From the publisher: "See the USA in your Chevrolet" sang Dinah Shore. What's good for General Motors is good for the country is a maxim of American common sense. Yet one of our most reputedly advanced industries has hookwinked the American people and Congress for half a century. The Big Three (soon to be the Big Six) endanger public health, risk energy instability, and alter the global climate with poisonous and inefficient vehicles they are perfectly capable of improving. Wedded to an outdated, century-old cash cow called the internal combustion engine, the US auto industry has created an environmental disaster that it seems determined to protect.
Taken for a Ride chronicles the decades-long lobbying, technological slight-of-hand, and outright deceptions used by the Big Three. They delayed meeting the public health goals established by the Clean Air Act, rolled back the fuel economy standards, and, now, lead the charge against the US ratification of the global warming treaty. Catalytic converters, alternative fuels, and emissions standards all came long after they could have.

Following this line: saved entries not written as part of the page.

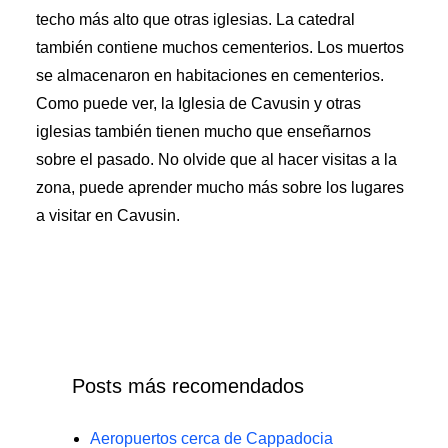
techo más alto que otras iglesias. La catedral
también contiene muchos cementerios. Los muertos
se almacenaron en habitaciones en cementerios.
Como puede ver, la Iglesia de Cavusin y otras
iglesias también tienen mucho que enseñarnos
sobre el pasado. No olvide que al hacer visitas a la
zona, puede aprender mucho más sobre los lugares
a visitar en Cavusin.
Posts más recomendados
Aeropuertos cerca de Cappadocia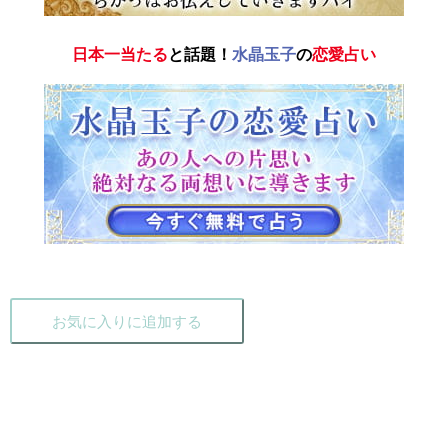
日本一当たる
と話題！
水晶玉子
の
恋愛占い
お気に入りに追加する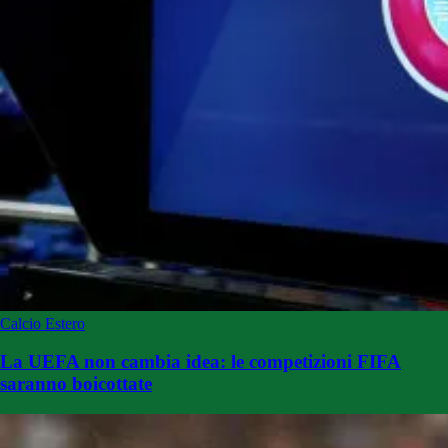
Calcio Estero
La UEFA non cambia idea: le competizioni FIFA
saranno boicottate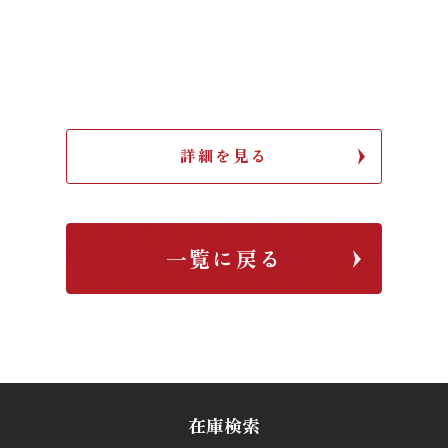
詳細を見る
一覧に戻る
在庫検索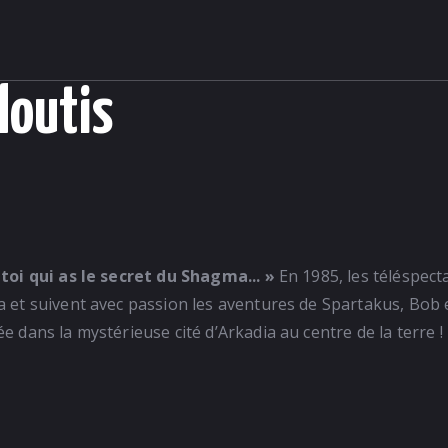
loutis
toi qui as le secret du Shagma... »
En 1985, les téléspect
 et suivent avec passion les aventures de Spartakus, Bob 
dans la mystérieuse cité d’Arkadia au centre de la terre !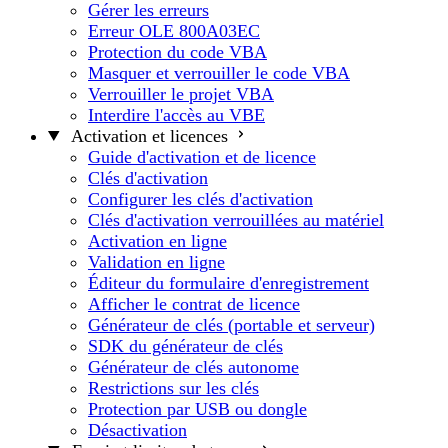
Gérer les erreurs
Erreur OLE 800A03EC
Protection du code VBA
Masquer et verrouiller le code VBA
Verrouiller le projet VBA
Interdire l'accès au VBE
Activation et licences
Guide d'activation et de licence
Clés d'activation
Configurer les clés d'activation
Clés d'activation verrouillées au matériel
Activation en ligne
Validation en ligne
Éditeur du formulaire d'enregistrement
Afficher le contrat de licence
Générateur de clés (portable et serveur)
SDK du générateur de clés
Générateur de clés autonome
Restrictions sur les clés
Protection par USB ou dongle
Désactivation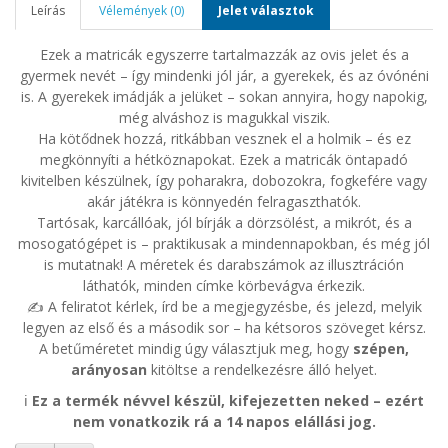
Leírás
Vélemények (0)
Jelet választok
Ezek a matricák egyszerre tartalmazzák az ovis jelet és a
gyermek nevét – így mindenki jól jár, a gyerekek, és az óvónéni
is. A gyerekek imádják a jelüket – sokan annyira, hogy napokig,
még alváshoz is magukkal viszik.
Ha kötődnek hozzá, ritkábban vesznek el a holmik – és ez
megkönnyíti a hétköznapokat. Ezek a matricák öntapadó
kivitelben készülnek, így poharakra, dobozokra, fogkefére vagy
akár játékra is könnyedén felragaszthatók.
Tartósak, karcállóak, jól bírják a dörzsölést, a mikrót, és a
mosogatógépet is – praktikusak a mindennapokban, és még jól
is mutatnak! A méretek és darabszámok az illusztráción
láthatók, minden címke körbevágva érkezik.
✍️ A feliratot kérlek, írd be a megjegyzésbe, és jelezd, melyik
legyen az első és a második sor – ha kétsoros szöveget kérsz.
A betűméretet mindig úgy választjuk meg, hogy
szépen,
arányosan
kitöltse a rendelkezésre álló helyet.
ℹ️
Ez a termék névvel készül, kifejezetten neked – ezért
nem vonatkozik rá a 14 napos elállási jog.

Detroit has so successfully delayed the implementation of the original goals of the 1970 Clean Air Act that GM boasted, "1993 was the first year we built a [car] to 1975 standards."
The American Lung Association estimates that annual health costs from car pollution are as high as 93 million dollars. More than 100 million Americans live where the air fails to meet minimal air quality standards. America's 65 million SUVs, pickups, and vans already match the greenhouse contribution of the nation's 125 million cars, and more are on the road every day. The EPA projects these vehicles will be the fastest growing source of greenhouse gases. Doyle has caught automakers redhanded, citing internal documents that details their knowledge of, and hostility toward, cleaner technology. Since scientists have found that air pollution's damage to lung function resembles the damage done by cigarette smoking, it is only a matter of time before the public cries foul and brings tobacco-styled lawsuits.
Taken for a Ride is an environmental, business, and legislative history of the sordid combination of delay and chicanery that keeps us dependent on foreign oil and gas and makes us vulnerable to political shifts in oil rich countries across the globe. If the air we breathe is not essential enough, then being over a political barrel ought to be.
Jack Doyle has spent twenty years working on national energy and enviromental issues. He was a consultant to the President's Council on Environmental Quality and the Congressional Office of Technology Assessment. Author of three previous books — including Altered Harvest (Viking) — his articles have appeared in the New York Times, the Washington Post, the San Francisco Chronicle, and other publications. He is founder, director, and principal investigator of Corporate Sources.